Please convert every line of the items below into a JSON list of strings, with one string per line and blank lines omitted.
☆ ☆ ☆
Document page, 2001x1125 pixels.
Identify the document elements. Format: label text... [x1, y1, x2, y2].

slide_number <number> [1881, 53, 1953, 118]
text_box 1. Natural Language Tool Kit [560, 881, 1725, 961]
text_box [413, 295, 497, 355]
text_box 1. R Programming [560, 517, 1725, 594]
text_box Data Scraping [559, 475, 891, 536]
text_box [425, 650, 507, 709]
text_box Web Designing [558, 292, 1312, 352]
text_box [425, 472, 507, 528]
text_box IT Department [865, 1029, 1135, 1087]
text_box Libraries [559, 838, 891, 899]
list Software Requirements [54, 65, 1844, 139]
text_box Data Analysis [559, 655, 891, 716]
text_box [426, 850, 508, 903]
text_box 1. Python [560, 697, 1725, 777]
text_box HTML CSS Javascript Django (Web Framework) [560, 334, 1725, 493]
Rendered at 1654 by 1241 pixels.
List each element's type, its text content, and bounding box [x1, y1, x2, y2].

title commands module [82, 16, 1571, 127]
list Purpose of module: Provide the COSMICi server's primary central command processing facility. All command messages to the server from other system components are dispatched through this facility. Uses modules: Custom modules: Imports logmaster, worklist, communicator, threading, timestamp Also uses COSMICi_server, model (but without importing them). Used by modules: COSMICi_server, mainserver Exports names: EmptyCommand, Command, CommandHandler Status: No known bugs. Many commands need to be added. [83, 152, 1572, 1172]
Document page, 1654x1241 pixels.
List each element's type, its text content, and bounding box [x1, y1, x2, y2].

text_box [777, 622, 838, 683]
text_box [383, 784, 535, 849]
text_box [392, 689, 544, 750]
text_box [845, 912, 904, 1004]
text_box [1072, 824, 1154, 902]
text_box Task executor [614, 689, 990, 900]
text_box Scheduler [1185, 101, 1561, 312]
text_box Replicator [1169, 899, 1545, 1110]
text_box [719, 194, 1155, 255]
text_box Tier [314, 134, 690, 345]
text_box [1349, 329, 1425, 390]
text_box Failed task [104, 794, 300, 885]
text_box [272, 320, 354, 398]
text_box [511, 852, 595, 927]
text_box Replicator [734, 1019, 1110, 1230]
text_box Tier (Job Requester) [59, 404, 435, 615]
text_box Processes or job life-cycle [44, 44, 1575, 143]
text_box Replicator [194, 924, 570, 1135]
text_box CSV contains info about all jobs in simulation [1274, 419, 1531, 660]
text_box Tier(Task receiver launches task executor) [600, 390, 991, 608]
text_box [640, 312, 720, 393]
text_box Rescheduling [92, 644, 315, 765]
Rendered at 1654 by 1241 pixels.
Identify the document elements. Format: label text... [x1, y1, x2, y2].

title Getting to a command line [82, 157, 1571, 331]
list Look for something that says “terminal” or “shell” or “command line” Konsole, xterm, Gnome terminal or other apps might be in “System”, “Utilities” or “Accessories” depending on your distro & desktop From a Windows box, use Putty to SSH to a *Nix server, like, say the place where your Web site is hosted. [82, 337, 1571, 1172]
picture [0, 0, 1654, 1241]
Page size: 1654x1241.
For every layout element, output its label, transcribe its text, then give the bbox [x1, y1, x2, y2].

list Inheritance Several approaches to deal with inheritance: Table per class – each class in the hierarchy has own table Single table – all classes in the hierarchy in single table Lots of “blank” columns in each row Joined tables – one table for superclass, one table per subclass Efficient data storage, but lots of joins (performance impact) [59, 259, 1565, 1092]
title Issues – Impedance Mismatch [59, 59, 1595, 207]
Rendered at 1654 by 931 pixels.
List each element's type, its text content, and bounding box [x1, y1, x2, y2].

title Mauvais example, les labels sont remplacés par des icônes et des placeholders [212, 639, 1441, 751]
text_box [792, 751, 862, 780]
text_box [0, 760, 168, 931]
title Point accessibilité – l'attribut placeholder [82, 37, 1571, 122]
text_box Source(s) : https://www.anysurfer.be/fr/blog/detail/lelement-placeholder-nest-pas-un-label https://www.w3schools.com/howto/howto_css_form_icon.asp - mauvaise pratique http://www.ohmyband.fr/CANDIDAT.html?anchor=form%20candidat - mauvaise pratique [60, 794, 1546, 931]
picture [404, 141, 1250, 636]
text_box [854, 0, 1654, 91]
☆ ☆ ☆
**Task answer**
[
  "Document page, 2001x1125 pixels.",
  "Identify the document elements. Format: label text... [x1, y1, x2, y2].",
  "slide_number <number> [1881, 53, 1953, 118]",
  "text_box 1. Natural Language Tool Kit [560, 881, 1725, 961]",
  "text_box [413, 295, 497, 355]",
  "text_box 1. R Programming [560, 517, 1725, 594]",
  "text_box Data Scraping [559, 475, 891, 536]",
  "text_box [425, 650, 507, 709]",
  "text_box Web Designing [558, 292, 1312, 352]",
  "text_box [425, 472, 507, 528]",
  "text_box IT Department [865, 1029, 1135, 1087]",
  "text_box Libraries [559, 838, 891, 899]",
  "list Software Requirements [54, 65, 1844, 139]",
  "text_box Data Analysis [559, 655, 891, 716]",
  "text_box [426, 850, 508, 903]",
  "text_box 1. Python [560, 697, 1725, 777]",
  "text_box HTML CSS Javascript Django (Web Framework) [560, 334, 1725, 493]",
  "Rendered at 1654 by 1241 pixels.",
  "List each element's type, its text content, and bounding box [x1, y1, x2, y2].",
  "title commands module [82, 16, 1571, 127]",
  "list Purpose of module: Provide the COSMICi server's primary central command processing facility. All command messages to the server from other system components are dispatched through this facility. Uses modules: Custom modules: Imports logmaster, worklist, communicator, threading, timestamp Also uses COSMICi_server, model (but without importing them). Used by modules: COSMICi_server, mainserver Exports names: EmptyCommand, Command, CommandHandler Status: No known bugs. Many commands need to be added. [83, 152, 1572, 1172]",
  "Document page, 1654x1241 pixels.",
  "List each element's type, its text content, and bounding box [x1, y1, x2, y2].",
  "text_box [777, 622, 838, 683]",
  "text_box [383, 784, 535, 849]",
  "text_box [392, 689, 544, 750]",
  "text_box [845, 912, 904, 1004]",
  "text_box [1072, 824, 1154, 902]",
  "text_box Task executor [614, 689, 990, 900]",
  "text_box Scheduler [1185, 101, 1561, 312]",
  "text_box Replicator [1169, 899, 1545, 1110]",
  "text_box [719, 194, 1155, 255]",
  "text_box Tier [314, 134, 690, 345]",
  "text_box [1349, 329, 1425, 390]",
  "text_box Failed task [104, 794, 300, 885]",
  "text_box [272, 320, 354, 398]",
  "text_box [511, 852, 595, 927]",
  "text_box Replicator [734, 1019, 1110, 1230]",
  "text_box Tier (Job Requester) [59, 404, 435, 615]",
  "text_box Processes or job life-cycle [44, 44, 1575, 143]",
  "text_box Replicator [194, 924, 570, 1135]",
  "text_box CSV contains info about all jobs in simulation [1274, 419, 1531, 660]",
  "text_box Tier(Task receiver launches task executor) [600, 390, 991, 608]",
  "text_box [640, 312, 720, 393]",
  "text_box Rescheduling [92, 644, 315, 765]",
  "Rendered at 1654 by 1241 pixels.",
  "Identify the document elements. Format: label text... [x1, y1, x2, y2].",
  "title Getting to a command line [82, 157, 1571, 331]",
  "list Look for something that says “terminal” or “shell” or “command line” Konsole, xterm, Gnome terminal or other apps might be in “System”, “Utilities” or “Accessories” depending on your distro & desktop From a Windows box, use Putty to SSH to a *Nix server, like, say the place where your Web site is hosted. [82, 337, 1571, 1172]",
  "picture [0, 0, 1654, 1241]",
  "Page size: 1654x1241.",
  "For every layout element, output its label, transcribe its text, then give the bbox [x1, y1, x2, y2].",
  "list Inheritance Several approaches to deal with inheritance: Table per class – each class in the hierarchy has own table Single table – all classes in the hierarchy in single table Lots of “blank” columns in each row Joined tables – one table for superclass, one table per subclass Efficient data storage, but lots of joins (performance impact) [59, 259, 1565, 1092]",
  "title Issues – Impedance Mismatch [59, 59, 1595, 207]",
  "Rendered at 1654 by 931 pixels.",
  "List each element's type, its text content, and bounding box [x1, y1, x2, y2].",
  "title Mauvais example, les labels sont remplacés par des icônes et des placeholders [212, 639, 1441, 751]",
  "text_box [792, 751, 862, 780]",
  "text_box [0, 760, 168, 931]",
  "title Point accessibilité – l'attribut placeholder [82, 37, 1571, 122]",
  "text_box Source(s) : https://www.anysurfer.be/fr/blog/detail/lelement-placeholder-nest-pas-un-label https://www.w3schools.com/howto/howto_css_form_icon.asp - mauvaise pratique http://www.ohmyband.fr/CANDIDAT.html?anchor=form%20candidat - mauvaise pratique [60, 794, 1546, 931]",
  "picture [404, 141, 1250, 636]",
  "text_box [854, 0, 1654, 91]"
]